§ Tasks to carry out
A - Repeat the part of the Benefit Honoring FAQ from "What is Benefit" to "a honoring synergy." word for word.
B - Using the Benefit Honoring FAQ, decide whether each statement agrees with it. Answer yes or no and quote the words that settle it. (i) The vision includes a focus on making balanced positive results for culture. (ii) Benefit Honoring is described as a government regulation process. (iii) Companies working with the group may choose whether to give back.
C - Take the Benefit Honoring FAQ further, picking up after its last sentence.

§ Passage provided

/---

Frequently Asked Questions

What is your Vision?

We are educating the psychedelic community about the responsibilities of sharing/honoring benefits thru the Nagoya Protocols. For the original plant stewards, we are creating reliable, verifiable corporate benefits that are invaluable. We are fostering support in all communities while strengthening appreciation for local self-sufficiency and allyship. We focus on making balanced positive results for culture. The people are accepting infrastructural support for the plants and animals in their culture to provide the momentum that helps affect regenerative change. 

What is Benefit Honoring?

Benefit Honoring is an alliance-building process that supports cultural restorative governance for business or you personally that is created to have a proven consultation process with a verifiable financial outcome. The consensus process produces true consultation in a way unusual with traditional indigenous people’s agreements with outside entities. We are requiring any company working with us to give back with these standards which will create a honoring synergy.

\---

§ Data records

/---

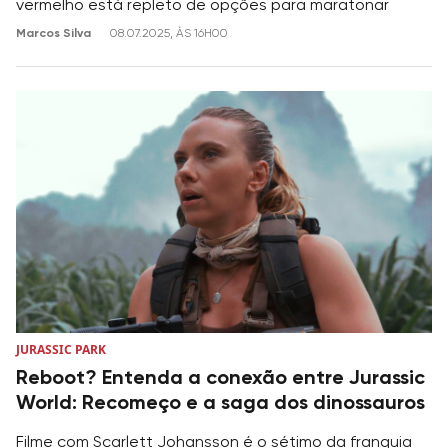
vermelho está repleto de opções para maratonar
Marcos Silva
08.07.2025, ÀS 16H00
JURASSIC PARK
Reboot? Entenda a conexão entre Jurassic
World: Recomeço e a saga dos dinossauros
Filme com Scarlett Johansson é o sétimo da franquia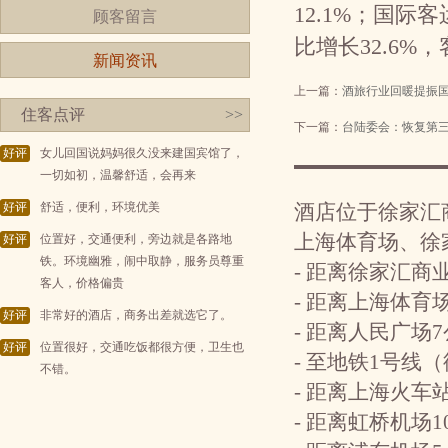
12.1%；国际
顾客留言
比增长32.6%，
新闻资讯
上一篇：
酒旅行业回暖提振
住客点评
>>
下一篇：
台陆委会：恢复第
好评
女儿回国说妈妈很久没来建国宾馆了，
一切如初，温馨舒适，会再来
好评
舒适，便利，环境优美
酒店位于徐家汇
上海体育场、徐
好评
位置好，交通便利，旁边就是各路地
铁。环境幽雅，闹中取静，服务员尊重
- 距离徐家汇商
客人，价格偏贵
- 距离上海体育
好评
非常好的酒店，商务出差就选它了。
- 距离人民广场
好评
位置很好，交通吃饭都很方便，卫生也
- 至地铁1号线
不错。
- 距离上海火车
- 距离虹桥机场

\---

§ Per-task answers
A -
What is Benefit Honoring?

Benefit Honoring is an alliance-building process that supports cultural restorative governance for business or you personally that is created to have a proven consultation process with a verifiable financial outcome. The consensus process produces true consultation in a way unusual with traditional indigenous people’s agreements with outside entities. We are requiring any company working with us to give back with these standards which will create a honoring synergy.

B -
(i) Yes: "We focus on making balanced positive results for culture."
(ii) No: "Benefit Honoring is an alliance-building process"
(iii) No: "We are requiring any company working with us to give back with these standards"

C -
Honor is the idea of a bond between an individual and a society as a quality of a person that is both of social teaching and of personal ethos that manifests itself as a code of conduct, and has various elements such as valor, chivalry, honesty, and compassion.

High respect; great esteem, adherence to what is right or to a conventional standard of conduct, regard with respect, fulfill (an obligation) or keep (an agreement), honor, homage, reverence, deference mean respect and esteem shown to another.

Honor is listening to and obeying someone’s wishes!

Honor helps define who you are as a person while serving as a guiding light for your growth and character. Having honor defines you to others.

Where do benefits go, and how are they used?

 All honoring benefits will go directly into the Indigenous Medicine Conservation Fund and then be shared with all the tribal partners. The IMC Fund and Sia are allies in this conservation effort. 

Sia has served over 144 Native American tribes a year and serves all 574 tribes in the U.S. thru the only tribal feather repository and the Indigenous Medicine Conservation Fund which now serves over 85 indigenous tribes and growing around the world. Each tribal program and business is vetted for certain standards and botanical assessments are made on how to support truer outcomes in these new complex alliances. Sia has created a trust exercise that has easy indicators. The Psychedelic industry is being shown how a new cultural vision can create an honoring synergy between business and traditional indigenous people that models the way for true alliances that support on-the-ground restorative infrastructural abundance for their sacred plants, and animals while restoring the land!

What is the Convention for Biological Diversity and The Nagoya Protocol?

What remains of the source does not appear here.